Michelle, honey, you grew up when I did — you’re all of two years younger than I am.

I do agree that life was indeed simpler when we were younger, and I long for it too.

But you need to make up your mind: Do you want a return to a secure, more orderly past, or do you want to gamble what tenuous hold we have on that past and barge into the future with a set of half-baked — and often contradictory — ideas about what to do with that future?




 

There’s much more in Collins’ lengthy profile, well worth the full read if you want a clearer picture of the outspoken and often outrageous Michelle Obama, as well as her family (in response to Michelle’s brother Craig’s complaint about Michelle’s overbearingness in college, their mother advised: “Just pretend you don’t know her”), her marriage (”…[Barack] got me into one of these discussions again, where, you know, he sort of just led me down there and got fired up and it’s like you’ve got blah blah blah blah, and then dessert comes out, the tray comes out, and there’s a ring!”), the Tony Rezko mess, and the Obamas’ close relationship with their highly controversial, Louis-Farrakhan-admiring, racial-separatist pastor, Dr. Jeremiah A. Wright, Jr. (who portrays America as “a Eurocentric wasteland of lily-white lies and outright distortions”).

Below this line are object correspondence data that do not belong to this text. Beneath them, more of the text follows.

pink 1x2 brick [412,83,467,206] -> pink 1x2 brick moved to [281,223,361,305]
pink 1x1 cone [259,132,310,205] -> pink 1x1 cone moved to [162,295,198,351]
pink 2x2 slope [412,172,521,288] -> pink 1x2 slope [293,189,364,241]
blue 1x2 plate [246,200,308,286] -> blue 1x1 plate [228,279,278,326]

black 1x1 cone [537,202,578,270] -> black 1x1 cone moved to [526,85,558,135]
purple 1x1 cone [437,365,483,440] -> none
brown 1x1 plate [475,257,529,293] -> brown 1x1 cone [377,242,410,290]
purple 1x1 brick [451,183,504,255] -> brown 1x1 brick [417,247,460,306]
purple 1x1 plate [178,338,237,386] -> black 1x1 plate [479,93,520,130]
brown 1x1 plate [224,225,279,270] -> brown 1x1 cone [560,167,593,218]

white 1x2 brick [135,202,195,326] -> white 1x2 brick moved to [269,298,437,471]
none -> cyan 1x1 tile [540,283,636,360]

But we’ll end with one last quote from Collins — two paragraphs buried between pages eight and nine of the piece — which sum up the problem with Michelle Obama:

The self-assurance that colors Obama’s assumption that her personal feelings are some bellwether of American achievement is also palpable in her forceful declarations that her husband is the only person who can solve the country’s problems. “I tell people I am married to the answer,” she said, in a speech in Harlem. “The man . . . who I am willing to sacrifice,” she called her husband, in Iowa. In November, on MSNBC: “Black voters will wake up and get it.” There is a hectoring, buy-one-while-supplies-last quality to Obama’s frequent admonitions that Americans will have only one chance to elect her husband President. Someone who has spent a good portion of her life gaining purchase has suddenly been asked to sell something, and she seems to find it slightly beneath her.

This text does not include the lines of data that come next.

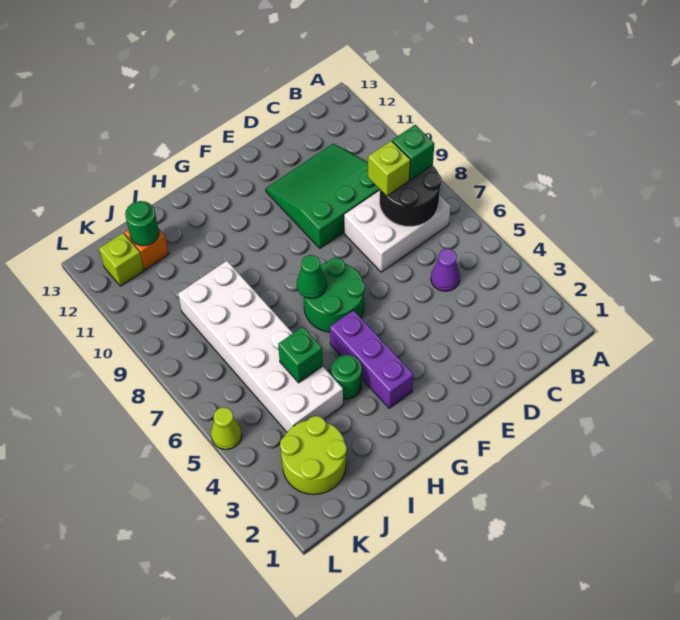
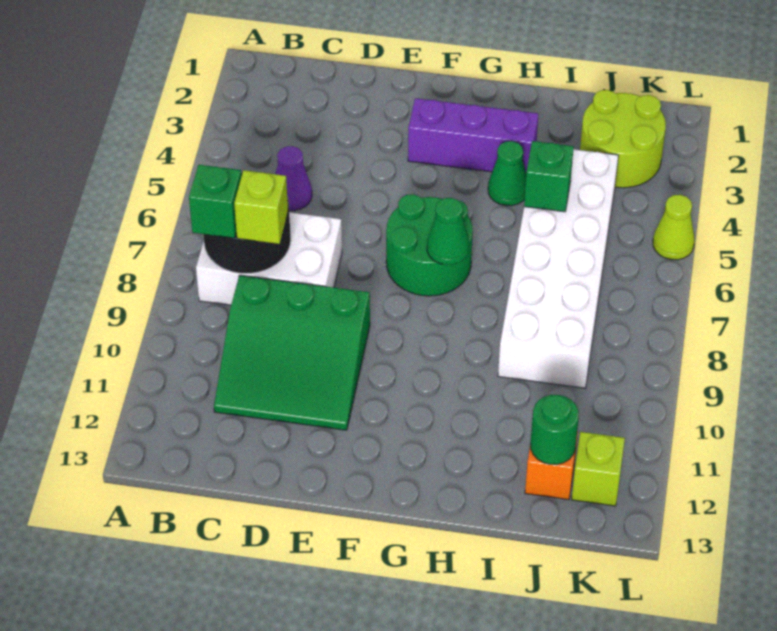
purple 1x3 brick [330,310,414,408] -> purple 1x3 brick turned to [408,98,538,172]
green 1x1 round brick [331,355,362,399] -> green 1x1 cone [488,141,526,206]

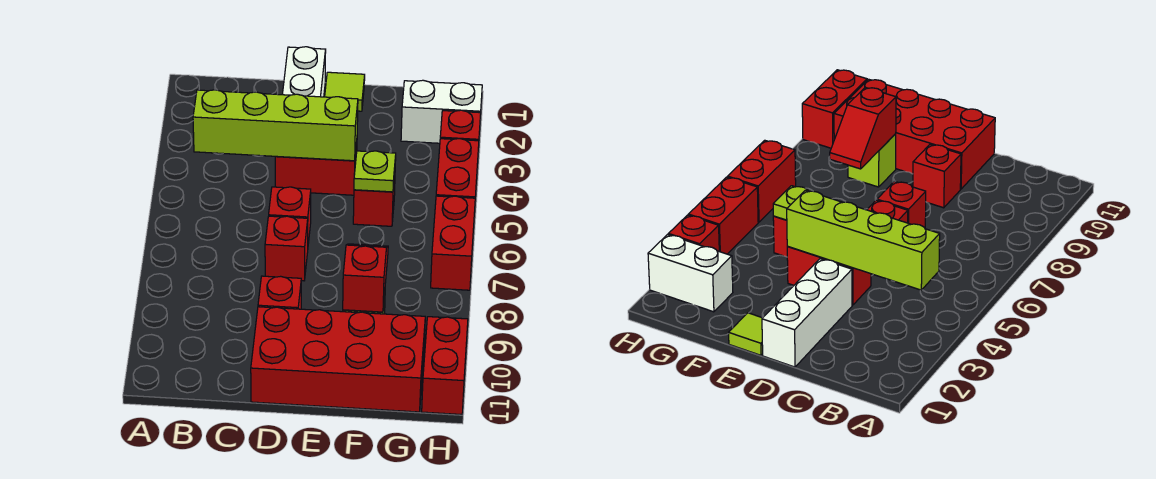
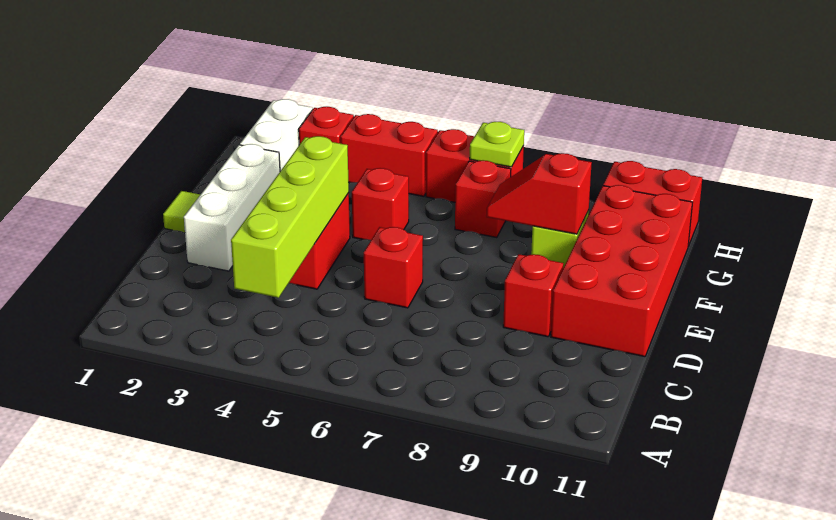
white 1x3 brick [282,47,326,97] -> white 1x3 brick turned to [184,144,280,271]
red 1x1 brick [265,216,308,281] -> red 1x1 brick moved to [455,160,511,237]
lime 1x1 plate [354,151,396,192] -> lime 1x1 plate moved to [470,122,524,167]

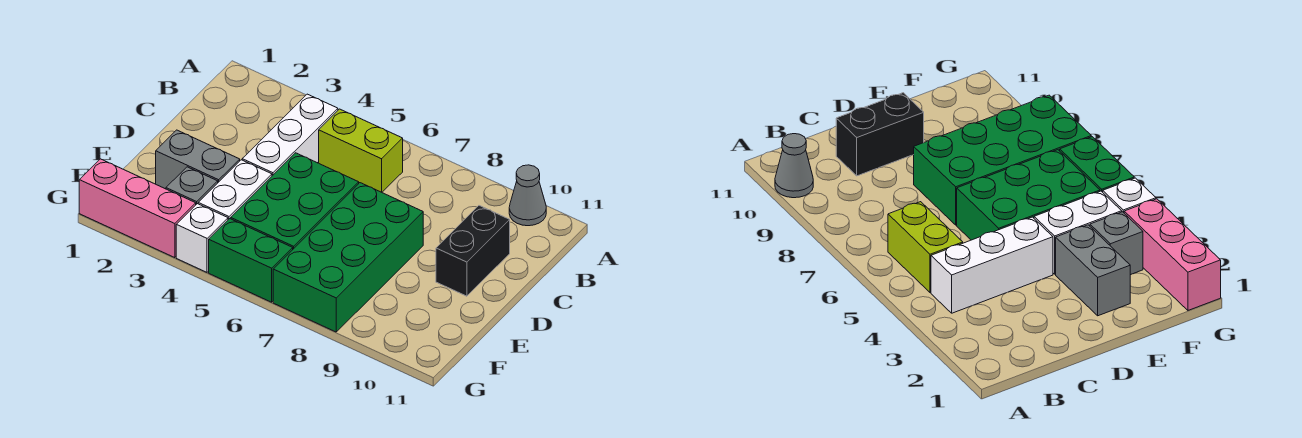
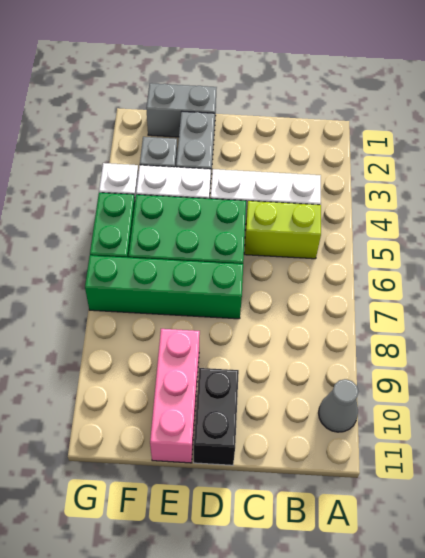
lime 1x2 brick [319,109,403,192] -> lime 1x2 brick turned to [244,201,321,259]
black 1x2 brick [436,206,510,296] -> black 1x2 brick turned to [194,368,239,465]
green 2x4 brick [273,183,423,332] -> green 1x4 brick [85,255,243,319]
none -> grey 1x2 brick [146,83,217,137]
pink 1x3 brick [79,159,196,258] -> pink 1x3 brick moved to [150,329,200,463]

Perhaps Obama’s high-handedness is preëmptive, her way of “claiming a seat at the table” — as she is fond of calling enfranchisement in the power-brokering structure — rather than waiting to be offered one. It’s as though she figures she might as well say that she and her husband are all that before someone can say that they aren’t. And there’s a sort of strategic genius to her presentation of campaigning as grinding work that takes her away from her family, rather than a glorious tour of the world’s greatest country that she would be thrilled to be undertaking even if she didn’t have to. … By loudly voicing her distaste for retail politicking, Obama makes people feel as though, by showing up, she were doing them a favor.

It’s not that Michelle Obama isn’t “grateful” for her high socioeconomic status in this country (on the contrary, she needn’t be grateful to anyone; there is no question she worked for it, and earned it), or her constant dismissal of what’s right with America, or even her deliberate blindness to how much better we had it with Bill Clinton at the helm.

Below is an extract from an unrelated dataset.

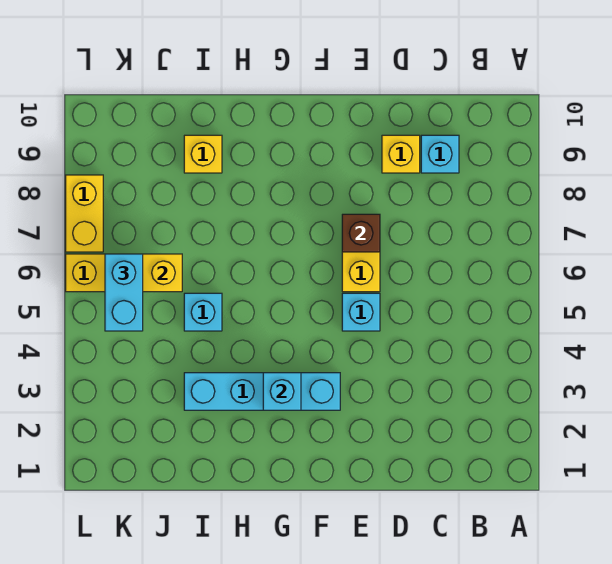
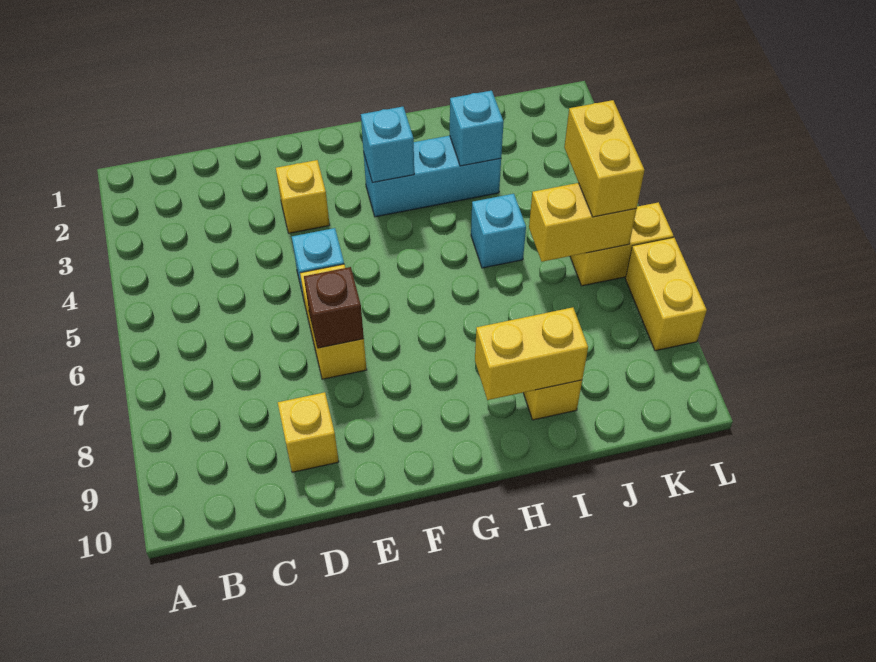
cyan 1x1 brick [421,135,459,173] -> cyan 1x1 brick moved to [450,91,504,166]
none -> yellow 1x1 brick [276,160,330,233]
cyan 1x4 brick [184,373,340,410] -> cyan 1x3 brick [364,136,501,217]
none -> yellow 1x2 brick [475,307,588,400]
cyan 1x2 brick [105,254,143,331] -> yellow 1x2 brick [564,100,645,217]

It’s that she has little love for her country, and even less dedication to service to her country. She “makes people feel as though, by showing up, she were doing them a favor.”

You’re not doing anyone any favors, Michelle.

Don’t do me any favors, either… unless, of course, you really do want to meet me for a real-life lesson in how good the Clinton years really were.

But you’ll have to pay my plane fare.